Fried eggs can be part of a healthy diet, but eating them in moderation is key. Excessive consumption may contribute to higher cholesterol levels in some individuals, particularly when fried in unhealthy fats or oils. Pair them with vegetables for a balanced meal and avoid deep frying to minimize unhealthy fat intake.

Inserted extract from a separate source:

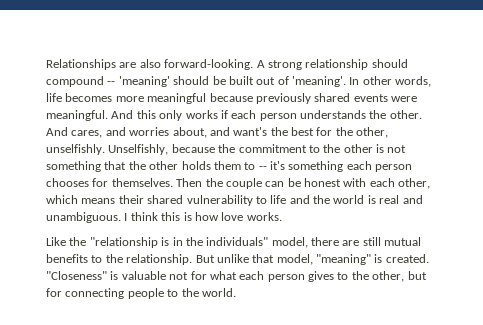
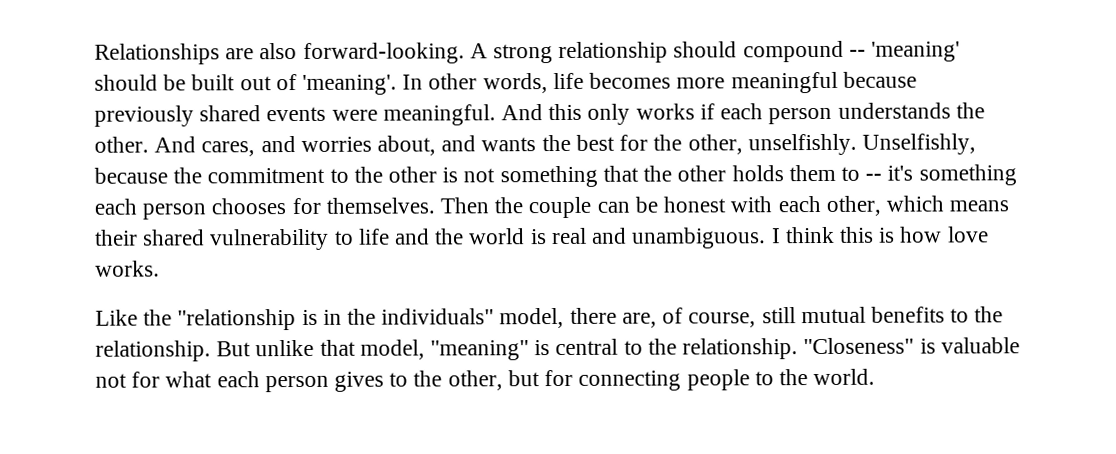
[233,127,268,136] want's -> [481,137,537,152] wants
[342,240,360,246] are -> [621,307,757,328] are, of course,
[385,254,429,263] created. -> [555,338,799,360] central to the relationship.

For most adults, 1 to 2 fried eggs per meal is a reasonable serving size, providing sufficient protein and nutrients without overeating. Combine them with whole grains, vegetables, or healthy fats for a well-rounded meal.
Fried and scrambled eggs have similar nutritional profiles, but the difference depends on the cooking method and added ingredients. Scrambled eggs often require extra butter or milk, whereas fried eggs may have fewer additives. Choose healthier oils like olive oil for frying to keep both options nutritious.
Our nutrition data comes from trusted, authoritative sources to ensure accuracy and reliability. Below are specific scientific references and authoritative sources for this food item.
Additional Authoritative Sources:
Daily value percentages based on FDA guidelines. Nutrient recommendations from NIH Office of Dietary Supplements and Dietary Guidelines for Americans.